A Connecticut teenager with a vision of inclusion was announced as the winner of Google’s “Doodle 4 Google Contest” on Friday.
After viewing thousands of creative submissions from all around the nation, Google selected Harrison’s submission, titled “A Peaceful Future” as the victor in the annual contest, which is in its ninth year.
This year, contest organizers asked participants to draw “what I see for the future.” Harrison’s drawing was voted on by a panel of judges and determined the winner out of around 4,200 entries.
Harrison is a 10th-grade student at Bunnell High School in Stratford, Connecticut. She explained to Google that her drawing is meant to symbolize that all walks of life — regardless of their background — should be accepted wherever they may go.

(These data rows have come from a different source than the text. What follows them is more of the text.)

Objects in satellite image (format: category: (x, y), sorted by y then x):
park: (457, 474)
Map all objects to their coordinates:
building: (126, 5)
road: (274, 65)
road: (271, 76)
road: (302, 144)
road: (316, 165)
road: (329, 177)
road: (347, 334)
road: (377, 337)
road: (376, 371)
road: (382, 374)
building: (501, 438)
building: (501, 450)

My future is a world where we can all learn to love each other despite our religion, gender, race, ethnicity, or sexuality. I dream of a future where everyone is safe and accepted wherever they go, whoever they are.
Her Doodle features six of eight children lined up together wearing shirts that spell the word “Google.” Each of the shirts has a symbol that promotes being equal and tolerant, and one of the children is in a wheelchair and another has a cane.
For winning the contest, Harrison will receive $30,000 toward a college scholarship and an opportunity to meet with the Google Doodle team at company headquarters in Mountain View, California. In addition, Bunnell High School will get $50,000 from Google to invest on technology for its STEM students.
Hrrison said after her victory was announced that she came up with the idea when brainstorming how to visualize that inclusion will continue to be a big part of our nation’s future.
When I started, I was thinking of how there’s a lot of animosity toward diverse communities of people in the world right now. So I wanted to draw something that I hoped would show that we can all get along well, and that it’s possible for us to be happy with each other. I want everyone try to be more open, accepting, and respectful to people. You don’t know what they’ve been through – and they don’t know what you’ve been through — so we all deserve respect from each other.
The win was announced by Google at 1 p.m. EST, but staff members at Bunnell High School weren’t able to tell students and begin the celebration until 1:30 p.m. because testing was going on, the Hartford Courant reported.
Principal Nancy Dowling told the Courant that ever since Harrison’s victory, the school has received an overload of media requests.
The email is blowing up, the phone is blowing up. This could not happen to a nicer young woman/artist and her family.
Her drawing will be featured on Google in the U.S. through 3 a.m. Saturday.
William Floyd, the head of external affairs for the search engine, said in a statement that Harrison’s drawing was selected because it represented everything they were looking for when they chose this year’s topic.
Ultimately, Sarah’s doodle captured the best of everything we saw, representing values like diversity, inclusion, and respect in an inspiring and creative image.